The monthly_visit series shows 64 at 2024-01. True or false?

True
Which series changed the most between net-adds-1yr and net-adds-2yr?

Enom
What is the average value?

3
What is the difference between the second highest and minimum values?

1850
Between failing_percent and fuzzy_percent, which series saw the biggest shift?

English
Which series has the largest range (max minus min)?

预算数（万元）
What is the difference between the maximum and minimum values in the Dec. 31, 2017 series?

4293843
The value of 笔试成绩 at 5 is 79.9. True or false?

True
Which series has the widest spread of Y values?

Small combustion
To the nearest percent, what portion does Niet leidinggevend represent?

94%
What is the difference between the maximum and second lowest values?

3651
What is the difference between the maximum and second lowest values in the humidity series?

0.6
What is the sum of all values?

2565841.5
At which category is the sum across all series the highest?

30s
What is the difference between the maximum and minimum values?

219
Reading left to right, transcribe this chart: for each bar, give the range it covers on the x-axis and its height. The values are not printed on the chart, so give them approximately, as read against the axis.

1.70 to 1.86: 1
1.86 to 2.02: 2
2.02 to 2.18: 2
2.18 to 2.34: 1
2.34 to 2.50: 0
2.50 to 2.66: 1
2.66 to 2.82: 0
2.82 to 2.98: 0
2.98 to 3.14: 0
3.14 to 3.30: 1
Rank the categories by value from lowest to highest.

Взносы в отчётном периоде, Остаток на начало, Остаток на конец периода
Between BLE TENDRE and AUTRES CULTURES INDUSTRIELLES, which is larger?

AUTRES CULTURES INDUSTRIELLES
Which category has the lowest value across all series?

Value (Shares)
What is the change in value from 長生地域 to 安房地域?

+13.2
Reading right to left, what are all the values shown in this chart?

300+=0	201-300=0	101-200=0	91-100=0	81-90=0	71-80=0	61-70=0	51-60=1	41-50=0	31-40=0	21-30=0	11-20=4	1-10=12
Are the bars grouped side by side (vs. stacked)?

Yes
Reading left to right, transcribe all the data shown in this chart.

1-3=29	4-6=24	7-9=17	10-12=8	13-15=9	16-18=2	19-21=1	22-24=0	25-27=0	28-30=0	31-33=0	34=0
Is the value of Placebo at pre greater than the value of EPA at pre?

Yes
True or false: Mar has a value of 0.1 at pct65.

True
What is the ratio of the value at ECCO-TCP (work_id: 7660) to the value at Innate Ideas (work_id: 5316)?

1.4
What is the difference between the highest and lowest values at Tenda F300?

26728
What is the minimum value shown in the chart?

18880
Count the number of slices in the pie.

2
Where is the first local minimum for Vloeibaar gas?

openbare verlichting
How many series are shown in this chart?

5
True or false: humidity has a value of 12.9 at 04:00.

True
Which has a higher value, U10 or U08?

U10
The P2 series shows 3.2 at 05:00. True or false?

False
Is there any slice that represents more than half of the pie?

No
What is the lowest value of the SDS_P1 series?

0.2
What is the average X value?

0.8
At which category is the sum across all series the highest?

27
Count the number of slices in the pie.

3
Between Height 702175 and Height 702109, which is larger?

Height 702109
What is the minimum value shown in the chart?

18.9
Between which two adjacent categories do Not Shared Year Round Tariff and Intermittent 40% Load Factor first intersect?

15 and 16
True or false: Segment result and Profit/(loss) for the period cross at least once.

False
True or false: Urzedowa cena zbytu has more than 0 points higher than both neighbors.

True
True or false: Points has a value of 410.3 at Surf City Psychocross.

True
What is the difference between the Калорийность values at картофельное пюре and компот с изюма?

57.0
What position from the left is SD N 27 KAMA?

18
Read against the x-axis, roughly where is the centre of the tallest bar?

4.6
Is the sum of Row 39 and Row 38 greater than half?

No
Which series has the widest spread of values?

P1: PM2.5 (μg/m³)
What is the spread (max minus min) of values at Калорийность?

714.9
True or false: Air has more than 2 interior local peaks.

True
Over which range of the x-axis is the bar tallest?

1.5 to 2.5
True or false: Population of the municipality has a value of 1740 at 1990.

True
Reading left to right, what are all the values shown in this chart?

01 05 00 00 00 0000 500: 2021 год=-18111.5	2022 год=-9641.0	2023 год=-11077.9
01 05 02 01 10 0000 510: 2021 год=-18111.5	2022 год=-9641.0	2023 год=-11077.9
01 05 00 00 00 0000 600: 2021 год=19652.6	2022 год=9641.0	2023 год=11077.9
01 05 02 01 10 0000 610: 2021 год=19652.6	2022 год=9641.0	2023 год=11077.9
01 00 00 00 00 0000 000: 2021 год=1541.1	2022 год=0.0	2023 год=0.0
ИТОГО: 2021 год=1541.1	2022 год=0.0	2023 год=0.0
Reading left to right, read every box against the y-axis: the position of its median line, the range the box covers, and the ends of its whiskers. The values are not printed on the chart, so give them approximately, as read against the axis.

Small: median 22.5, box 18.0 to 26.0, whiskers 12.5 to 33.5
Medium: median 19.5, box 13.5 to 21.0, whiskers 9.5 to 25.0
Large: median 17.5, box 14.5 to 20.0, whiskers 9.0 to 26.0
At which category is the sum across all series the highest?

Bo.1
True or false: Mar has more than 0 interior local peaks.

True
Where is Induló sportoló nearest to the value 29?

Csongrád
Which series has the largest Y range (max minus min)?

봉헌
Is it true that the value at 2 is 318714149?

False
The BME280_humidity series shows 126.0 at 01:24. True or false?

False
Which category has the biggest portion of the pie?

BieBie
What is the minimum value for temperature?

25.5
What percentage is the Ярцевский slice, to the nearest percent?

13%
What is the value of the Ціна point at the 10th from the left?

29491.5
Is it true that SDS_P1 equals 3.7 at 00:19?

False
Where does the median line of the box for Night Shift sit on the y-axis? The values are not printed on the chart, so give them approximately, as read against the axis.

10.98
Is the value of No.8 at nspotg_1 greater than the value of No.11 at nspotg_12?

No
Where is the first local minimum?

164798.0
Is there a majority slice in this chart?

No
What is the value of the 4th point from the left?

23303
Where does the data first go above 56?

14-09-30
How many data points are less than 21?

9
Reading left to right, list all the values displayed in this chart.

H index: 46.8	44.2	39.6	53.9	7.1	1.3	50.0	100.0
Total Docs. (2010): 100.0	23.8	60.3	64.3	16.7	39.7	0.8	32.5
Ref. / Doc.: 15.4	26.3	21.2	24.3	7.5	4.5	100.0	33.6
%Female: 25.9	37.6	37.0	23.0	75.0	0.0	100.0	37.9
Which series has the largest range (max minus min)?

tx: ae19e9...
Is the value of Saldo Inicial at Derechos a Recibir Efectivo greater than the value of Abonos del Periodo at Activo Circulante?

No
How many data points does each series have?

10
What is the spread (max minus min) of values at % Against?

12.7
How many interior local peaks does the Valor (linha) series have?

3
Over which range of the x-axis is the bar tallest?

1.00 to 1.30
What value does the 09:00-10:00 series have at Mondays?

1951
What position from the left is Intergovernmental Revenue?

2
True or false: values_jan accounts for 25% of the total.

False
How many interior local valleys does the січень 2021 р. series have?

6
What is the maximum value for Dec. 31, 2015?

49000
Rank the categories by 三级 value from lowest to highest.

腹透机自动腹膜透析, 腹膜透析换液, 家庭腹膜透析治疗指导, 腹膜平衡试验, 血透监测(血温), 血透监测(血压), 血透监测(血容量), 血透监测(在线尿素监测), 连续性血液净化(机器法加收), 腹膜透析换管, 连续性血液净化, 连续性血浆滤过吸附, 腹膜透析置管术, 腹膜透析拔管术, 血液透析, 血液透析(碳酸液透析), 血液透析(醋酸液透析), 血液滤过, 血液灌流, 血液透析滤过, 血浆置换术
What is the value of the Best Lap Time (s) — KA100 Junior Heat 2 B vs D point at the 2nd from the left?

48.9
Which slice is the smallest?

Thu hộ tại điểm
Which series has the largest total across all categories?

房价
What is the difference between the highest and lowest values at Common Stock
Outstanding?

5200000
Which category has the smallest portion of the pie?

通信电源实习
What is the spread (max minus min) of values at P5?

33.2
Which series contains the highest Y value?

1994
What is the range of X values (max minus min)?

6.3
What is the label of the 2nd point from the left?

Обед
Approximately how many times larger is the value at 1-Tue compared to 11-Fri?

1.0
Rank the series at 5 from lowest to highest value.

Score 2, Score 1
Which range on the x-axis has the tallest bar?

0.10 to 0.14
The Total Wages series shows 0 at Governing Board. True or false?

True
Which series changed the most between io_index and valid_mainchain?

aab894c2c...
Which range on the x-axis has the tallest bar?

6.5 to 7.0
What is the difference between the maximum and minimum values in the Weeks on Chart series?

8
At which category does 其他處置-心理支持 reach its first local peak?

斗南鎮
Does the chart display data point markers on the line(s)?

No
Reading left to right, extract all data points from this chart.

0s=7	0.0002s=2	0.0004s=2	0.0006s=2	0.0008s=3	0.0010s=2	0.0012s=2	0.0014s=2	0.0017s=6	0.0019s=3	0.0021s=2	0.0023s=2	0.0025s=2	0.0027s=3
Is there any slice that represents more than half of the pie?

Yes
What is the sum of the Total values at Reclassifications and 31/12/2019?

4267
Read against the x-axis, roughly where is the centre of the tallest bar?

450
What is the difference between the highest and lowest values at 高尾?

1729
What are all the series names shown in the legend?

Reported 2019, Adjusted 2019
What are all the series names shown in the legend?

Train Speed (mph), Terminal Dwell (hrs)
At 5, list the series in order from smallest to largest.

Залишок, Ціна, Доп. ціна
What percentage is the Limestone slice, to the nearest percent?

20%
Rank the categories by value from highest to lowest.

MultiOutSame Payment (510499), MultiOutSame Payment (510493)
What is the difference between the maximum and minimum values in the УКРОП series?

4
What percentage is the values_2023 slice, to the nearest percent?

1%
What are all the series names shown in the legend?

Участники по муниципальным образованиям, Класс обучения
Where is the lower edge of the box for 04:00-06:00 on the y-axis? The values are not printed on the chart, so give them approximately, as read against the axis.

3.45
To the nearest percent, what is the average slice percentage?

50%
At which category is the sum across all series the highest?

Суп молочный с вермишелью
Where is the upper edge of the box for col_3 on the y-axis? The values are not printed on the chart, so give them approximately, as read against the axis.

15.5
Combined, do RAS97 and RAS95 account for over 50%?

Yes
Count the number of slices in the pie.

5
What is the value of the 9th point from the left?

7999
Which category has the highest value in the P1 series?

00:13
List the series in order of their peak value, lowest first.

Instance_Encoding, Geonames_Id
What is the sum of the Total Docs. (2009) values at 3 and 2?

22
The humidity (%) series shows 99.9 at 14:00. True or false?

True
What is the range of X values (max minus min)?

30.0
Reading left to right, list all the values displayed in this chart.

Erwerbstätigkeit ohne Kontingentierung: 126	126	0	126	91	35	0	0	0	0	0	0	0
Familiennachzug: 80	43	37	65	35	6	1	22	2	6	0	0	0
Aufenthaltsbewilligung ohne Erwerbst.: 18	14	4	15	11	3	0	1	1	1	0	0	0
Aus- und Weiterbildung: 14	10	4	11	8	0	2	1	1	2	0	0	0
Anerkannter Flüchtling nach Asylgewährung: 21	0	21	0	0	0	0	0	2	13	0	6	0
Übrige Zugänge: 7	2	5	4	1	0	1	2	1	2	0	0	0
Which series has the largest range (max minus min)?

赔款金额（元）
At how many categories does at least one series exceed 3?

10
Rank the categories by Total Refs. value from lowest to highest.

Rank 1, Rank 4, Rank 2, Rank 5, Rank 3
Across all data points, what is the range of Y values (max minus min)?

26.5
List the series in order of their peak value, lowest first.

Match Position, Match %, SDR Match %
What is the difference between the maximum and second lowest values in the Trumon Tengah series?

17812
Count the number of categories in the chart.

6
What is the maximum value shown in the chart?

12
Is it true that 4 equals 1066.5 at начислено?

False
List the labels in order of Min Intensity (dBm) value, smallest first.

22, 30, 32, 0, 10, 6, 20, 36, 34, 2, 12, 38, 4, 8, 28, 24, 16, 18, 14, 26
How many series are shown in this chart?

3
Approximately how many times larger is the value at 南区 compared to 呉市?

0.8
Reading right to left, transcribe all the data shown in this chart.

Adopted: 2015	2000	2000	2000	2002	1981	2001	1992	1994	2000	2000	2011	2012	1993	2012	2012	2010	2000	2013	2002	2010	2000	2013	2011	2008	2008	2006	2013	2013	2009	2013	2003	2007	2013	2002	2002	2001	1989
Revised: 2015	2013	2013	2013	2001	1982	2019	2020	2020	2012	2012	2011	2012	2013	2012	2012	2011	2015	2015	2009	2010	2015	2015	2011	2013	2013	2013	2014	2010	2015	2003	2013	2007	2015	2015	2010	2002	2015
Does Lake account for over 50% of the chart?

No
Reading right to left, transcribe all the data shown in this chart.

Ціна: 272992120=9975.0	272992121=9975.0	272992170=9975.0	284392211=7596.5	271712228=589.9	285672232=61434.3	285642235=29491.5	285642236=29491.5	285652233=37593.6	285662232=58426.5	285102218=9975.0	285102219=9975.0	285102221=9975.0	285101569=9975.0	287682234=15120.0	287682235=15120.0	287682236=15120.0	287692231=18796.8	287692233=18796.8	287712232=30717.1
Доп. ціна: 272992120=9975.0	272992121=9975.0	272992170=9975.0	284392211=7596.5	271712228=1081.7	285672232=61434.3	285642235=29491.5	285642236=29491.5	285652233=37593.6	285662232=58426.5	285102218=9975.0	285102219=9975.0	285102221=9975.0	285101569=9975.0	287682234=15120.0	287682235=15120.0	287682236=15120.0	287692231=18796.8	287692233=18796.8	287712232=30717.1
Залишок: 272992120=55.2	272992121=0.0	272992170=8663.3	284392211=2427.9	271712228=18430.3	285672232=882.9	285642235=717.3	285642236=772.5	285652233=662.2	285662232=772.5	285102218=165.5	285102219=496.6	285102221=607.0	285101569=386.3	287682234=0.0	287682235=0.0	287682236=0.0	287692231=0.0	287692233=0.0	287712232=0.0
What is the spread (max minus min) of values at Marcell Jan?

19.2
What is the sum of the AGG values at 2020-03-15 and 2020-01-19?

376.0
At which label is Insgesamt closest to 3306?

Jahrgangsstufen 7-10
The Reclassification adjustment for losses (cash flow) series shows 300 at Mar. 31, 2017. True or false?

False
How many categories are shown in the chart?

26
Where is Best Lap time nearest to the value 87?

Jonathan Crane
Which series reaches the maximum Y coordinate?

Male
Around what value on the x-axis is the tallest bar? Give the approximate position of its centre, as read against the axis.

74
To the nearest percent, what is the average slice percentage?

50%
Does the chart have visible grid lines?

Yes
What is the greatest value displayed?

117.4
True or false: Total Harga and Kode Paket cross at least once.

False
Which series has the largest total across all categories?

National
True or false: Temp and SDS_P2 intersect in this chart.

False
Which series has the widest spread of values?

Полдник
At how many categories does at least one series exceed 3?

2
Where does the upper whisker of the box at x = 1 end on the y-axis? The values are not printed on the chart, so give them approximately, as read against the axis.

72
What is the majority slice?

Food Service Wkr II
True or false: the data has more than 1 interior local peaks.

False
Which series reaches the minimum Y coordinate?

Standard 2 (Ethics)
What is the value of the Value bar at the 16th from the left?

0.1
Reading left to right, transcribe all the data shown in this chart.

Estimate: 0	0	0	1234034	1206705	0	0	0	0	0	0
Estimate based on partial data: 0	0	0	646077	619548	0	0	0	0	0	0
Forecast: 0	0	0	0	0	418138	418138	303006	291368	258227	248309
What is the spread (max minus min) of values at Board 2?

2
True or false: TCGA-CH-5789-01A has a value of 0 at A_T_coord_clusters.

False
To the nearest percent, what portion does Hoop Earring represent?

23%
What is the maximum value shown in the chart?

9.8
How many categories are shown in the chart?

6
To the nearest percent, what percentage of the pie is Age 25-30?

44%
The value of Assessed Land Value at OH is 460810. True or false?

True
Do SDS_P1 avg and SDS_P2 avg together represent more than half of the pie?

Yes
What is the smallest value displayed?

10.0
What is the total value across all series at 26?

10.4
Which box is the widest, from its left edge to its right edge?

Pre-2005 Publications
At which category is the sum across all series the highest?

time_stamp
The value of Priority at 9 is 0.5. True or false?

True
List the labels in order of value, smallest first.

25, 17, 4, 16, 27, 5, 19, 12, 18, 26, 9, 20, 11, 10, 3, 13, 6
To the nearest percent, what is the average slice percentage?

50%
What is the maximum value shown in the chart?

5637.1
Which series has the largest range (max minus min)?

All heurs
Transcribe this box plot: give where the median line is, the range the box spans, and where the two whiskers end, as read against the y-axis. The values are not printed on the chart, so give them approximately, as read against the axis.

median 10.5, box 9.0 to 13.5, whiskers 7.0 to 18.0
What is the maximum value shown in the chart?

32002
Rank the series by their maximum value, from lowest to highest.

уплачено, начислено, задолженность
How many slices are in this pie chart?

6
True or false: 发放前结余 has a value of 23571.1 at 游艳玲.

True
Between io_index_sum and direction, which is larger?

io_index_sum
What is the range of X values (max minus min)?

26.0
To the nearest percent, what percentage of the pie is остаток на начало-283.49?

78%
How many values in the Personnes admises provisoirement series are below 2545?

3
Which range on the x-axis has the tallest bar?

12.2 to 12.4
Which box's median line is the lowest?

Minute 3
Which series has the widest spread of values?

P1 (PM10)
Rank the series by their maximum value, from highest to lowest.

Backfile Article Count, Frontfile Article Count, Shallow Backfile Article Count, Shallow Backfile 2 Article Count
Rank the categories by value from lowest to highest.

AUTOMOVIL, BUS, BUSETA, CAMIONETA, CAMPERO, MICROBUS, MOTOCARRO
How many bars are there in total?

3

What is required → Starting with the first line above and going on through the line containing "31, 2017 series?", including that line, render the lines as a Markdown table with columns Row and Line, numbering each row and leaving out blank lines.

Answer to this problem →
| Row | Line |
|---|---|
| 1 | The monthly_visit series shows 64 at 2024-01. True or false? |
| 2 | True |
| 3 | Which series changed the most between net-adds-1yr and net-adds-2yr? |
| 4 | Enom |
| 5 | What is the average value? |
| 6 | 3 |
| 7 | What is the difference between the second highest and minimum values? |
| 8 | 1850 |
| 9 | Between failing_percent and fuzzy_percent, which series saw the biggest shift? |
| 10 | English |
| 11 | Which series has the largest range (max minus min)? |
| 12 | 预算数（万元） |
| 13 | What is the difference between the maximum and minimum values in the Dec. 31, 2017 series? |